▸ **Provided text**:
_ _ _
USICH Holds First Council Meeting With White House’s New Domestic Policy Leader

July 12, 2023
Banner image
Image
Teaser Image
Body

Neera Tanden, President Biden’s new director of the domestic policy council, attended the latest meeting of the U.S. Interagency Council on Homelessness (USICH), which was led by Council Chair and Veterans Affairs (VA) Secretary Denis McDonough. At the quarterly meeting, federal leaders received updates and discussed key implementation dimensions of All In: The Federal Strategic Plan to Prevent and End Homelessness.

Since the last council meeting in March, the Biden administration has taken major steps to address the crisis of homelessness and implement the strategies in All In, which focuses on moving people off the streets and into homes, expanding access to housing and services that help people stay housed, and preventing homelessness before it starts. Highlights of recent work to prevent and end homelessness include:

  • The White House and USICH launched the ALL INside Initiative to help the following six communities leverage All In to reduce unsheltered homelessness: Chicago, Dallas, Phoenix Metro, Seattle, Los Angeles, state of California. The Biden administration is embedding federal experts in the offices of mayors and other local leaders to cut red tape and help more people quickly move off the streets and into housing.
  • The Department of Housing and Urban Development (HUD) deployed more than $500 million in new vouchers and grants that—for the first time ever—target unsheltered and rural homelessness.
  • HUD awarded $2.8 billion to Continuums of Care (CoCs) and announced more than $3 billion—the largest-ever single-year investment in the Continuum of Care Program.
  • President Biden, in his Fiscal Year 2024 budget, proposed increased funding and new policies, including a guaranteed housing voucher for every extremely low-income veteran and youth aging out of foster care, $10.3 billion for targeted homelessness assistance, 90% more for Transitional Housing Assistance Grants to Victims of Sexual Assault, 64% more for Projects for Assistance in Transition from Homelessness, 23% more for Health Care for the Homeless, and $28 billion more for the Low-Income Housing Tax Credit.
_ _ _
▸ **Exercise 1**: Quote the entire USICH meeting announcement word for word.
The rows that come next are unrelated to the USICH meeting announcement.

▸ **Records shown**:
_ _ _
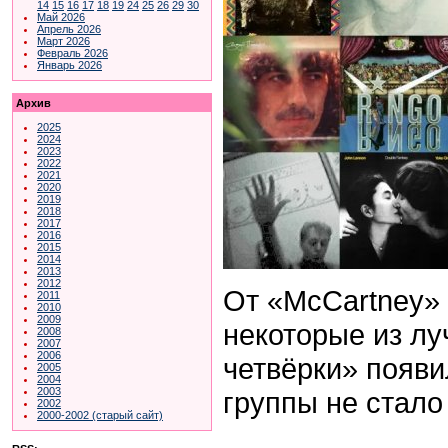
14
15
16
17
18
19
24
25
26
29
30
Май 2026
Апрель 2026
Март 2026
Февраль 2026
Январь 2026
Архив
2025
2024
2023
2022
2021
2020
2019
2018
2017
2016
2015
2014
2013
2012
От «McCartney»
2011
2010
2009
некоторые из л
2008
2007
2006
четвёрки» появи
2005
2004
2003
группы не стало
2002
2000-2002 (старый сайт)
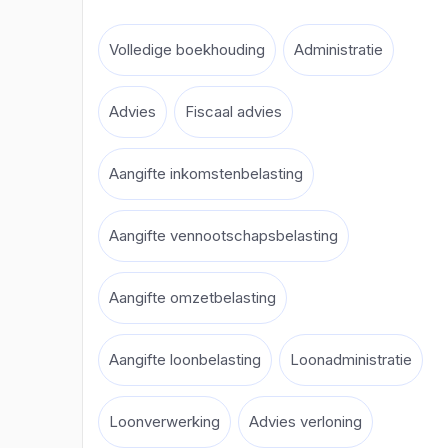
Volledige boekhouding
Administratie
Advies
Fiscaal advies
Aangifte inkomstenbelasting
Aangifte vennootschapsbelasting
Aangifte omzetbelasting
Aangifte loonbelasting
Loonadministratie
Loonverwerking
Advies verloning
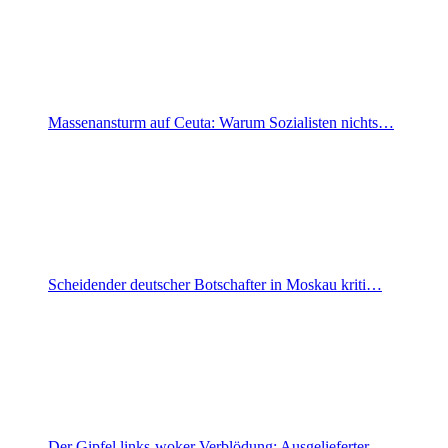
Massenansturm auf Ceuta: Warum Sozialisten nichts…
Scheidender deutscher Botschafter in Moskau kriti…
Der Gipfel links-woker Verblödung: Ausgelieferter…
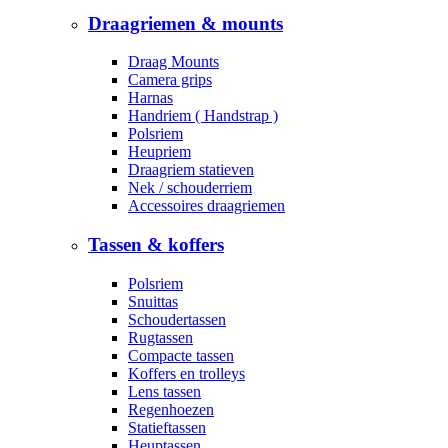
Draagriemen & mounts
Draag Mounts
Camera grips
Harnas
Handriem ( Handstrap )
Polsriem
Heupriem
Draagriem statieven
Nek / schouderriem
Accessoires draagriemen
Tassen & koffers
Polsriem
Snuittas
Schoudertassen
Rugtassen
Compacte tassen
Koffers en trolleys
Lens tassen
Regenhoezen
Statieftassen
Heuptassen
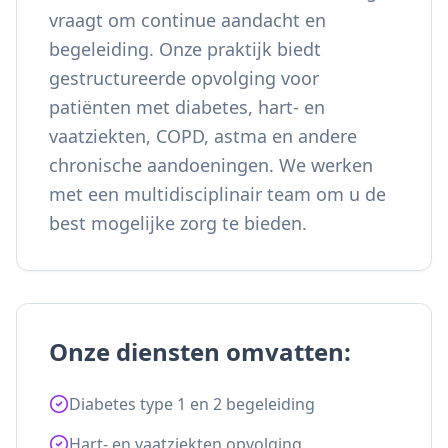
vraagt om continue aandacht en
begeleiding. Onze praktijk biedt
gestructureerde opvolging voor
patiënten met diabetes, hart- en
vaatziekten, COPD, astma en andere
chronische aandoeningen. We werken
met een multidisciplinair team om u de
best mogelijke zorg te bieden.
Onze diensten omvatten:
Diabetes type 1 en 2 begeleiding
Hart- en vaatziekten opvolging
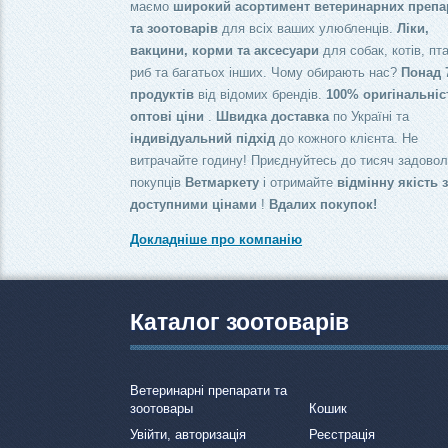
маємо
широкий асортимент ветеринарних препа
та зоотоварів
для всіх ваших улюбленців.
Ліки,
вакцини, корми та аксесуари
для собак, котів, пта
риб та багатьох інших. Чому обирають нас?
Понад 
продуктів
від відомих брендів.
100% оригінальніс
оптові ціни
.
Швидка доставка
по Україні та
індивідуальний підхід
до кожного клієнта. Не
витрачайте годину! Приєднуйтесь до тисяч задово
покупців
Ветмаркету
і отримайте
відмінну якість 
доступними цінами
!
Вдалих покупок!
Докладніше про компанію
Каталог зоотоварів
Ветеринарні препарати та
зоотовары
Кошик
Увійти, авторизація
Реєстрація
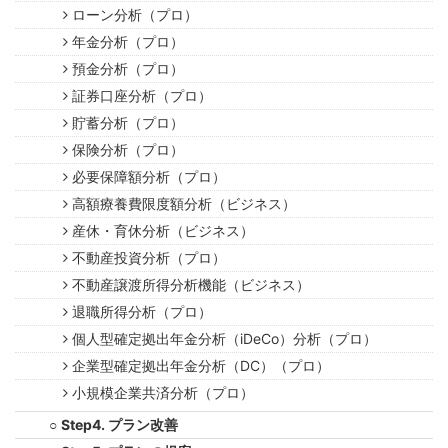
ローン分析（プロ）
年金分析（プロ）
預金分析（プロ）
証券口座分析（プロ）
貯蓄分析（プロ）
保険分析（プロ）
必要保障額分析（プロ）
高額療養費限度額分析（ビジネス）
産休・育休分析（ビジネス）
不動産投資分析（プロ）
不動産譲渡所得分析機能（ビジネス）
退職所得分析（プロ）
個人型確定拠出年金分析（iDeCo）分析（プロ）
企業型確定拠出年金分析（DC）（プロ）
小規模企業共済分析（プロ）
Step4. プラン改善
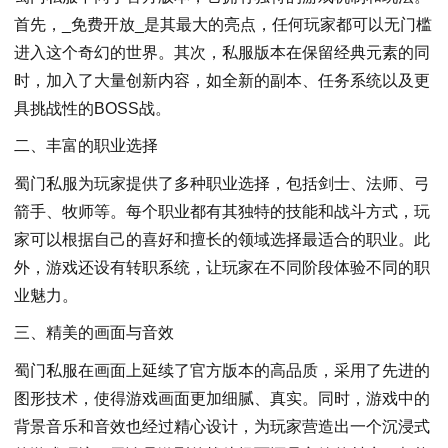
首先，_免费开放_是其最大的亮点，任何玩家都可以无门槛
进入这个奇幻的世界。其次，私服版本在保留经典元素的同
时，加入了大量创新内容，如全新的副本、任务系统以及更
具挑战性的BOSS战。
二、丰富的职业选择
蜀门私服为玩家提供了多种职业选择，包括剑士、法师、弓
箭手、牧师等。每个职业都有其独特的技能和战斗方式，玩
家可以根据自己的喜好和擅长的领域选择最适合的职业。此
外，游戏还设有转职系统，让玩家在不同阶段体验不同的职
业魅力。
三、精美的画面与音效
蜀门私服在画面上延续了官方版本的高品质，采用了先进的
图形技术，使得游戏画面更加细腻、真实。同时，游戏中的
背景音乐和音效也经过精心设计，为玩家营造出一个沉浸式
_ _ _
▸ **Exercise 2**: Print the portion of the rows that opens at their start and closes with the line containing "Der Gipfel links-woker", including both ends. Leave the pictures out of your answer.

▸ **Response box 1**:
USICH Holds First Council Meeting With White House’s New Domestic Policy Leader

July 12, 2023
Banner image
Image
Teaser Image
Body

Neera Tanden, President Biden’s new director of the domestic policy council, attended the latest meeting of the U.S. Interagency Council on Homelessness (USICH), which was led by Council Chair and Veterans Affairs (VA) Secretary Denis McDonough. At the quarterly meeting, federal leaders received updates and discussed key implementation dimensions of All In: The Federal Strategic Plan to Prevent and End Homelessness.

Since the last council meeting in March, the Biden administration has taken major steps to address the crisis of homelessness and implement the strategies in All In, which focuses on moving people off the streets and into homes, expanding access to housing and services that help people stay housed, and preventing homelessness before it starts. Highlights of recent work to prevent and end homelessness include:

  • The White House and USICH launched the ALL INside Initiative to help the following six communities leverage All In to reduce unsheltered homelessness: Chicago, Dallas, Phoenix Metro, Seattle, Los Angeles, state of California. The Biden administration is embedding federal experts in the offices of mayors and other local leaders to cut red tape and help more people quickly move off the streets and into housing.
  • The Department of Housing and Urban Development (HUD) deployed more than $500 million in new vouchers and grants that—for the first time ever—target unsheltered and rural homelessness.
  • HUD awarded $2.8 billion to Continuums of Care (CoCs) and announced more than $3 billion—the largest-ever single-year investment in the Continuum of Care Program.
  • President Biden, in his Fiscal Year 2024 budget, proposed increased funding and new policies, including a guaranteed housing voucher for every extremely low-income veteran and youth aging out of foster care, $10.3 billion for targeted homelessness assistance, 90% more for Transitional Housing Assistance Grants to Victims of Sexual Assault, 64% more for Projects for Assistance in Transition from Homelessness, 23% more for Health Care for the Homeless, and $28 billion more for the Low-Income Housing Tax Credit.

▸ **Response box 2**:
14
15
16
17
18
19
24
25
26
29
30
Май 2026
Апрель 2026
Март 2026
Февраль 2026
Январь 2026
Архив
2025
2024
2023
2022
2021
2020
2019
2018
2017
2016
2015
2014
2013
2012
От «McCartney»
2011
2010
2009
некоторые из л
2008
2007
2006
четвёрки» появи
2005
2004
2003
группы не стало
2002
2000-2002 (старый сайт)
Volledige boekhouding
Administratie
Advies
Fiscaal advies
Aangifte inkomstenbelasting
Aangifte vennootschapsbelasting
Aangifte omzetbelasting
Aangifte loonbelasting
Loonadministratie
Loonverwerking
Advies verloning
Massenansturm auf Ceuta: Warum Sozialisten nichts…
Scheidender deutscher Botschafter in Moskau kriti…
Der Gipfel links-woker Verblödung: Ausgelieferter…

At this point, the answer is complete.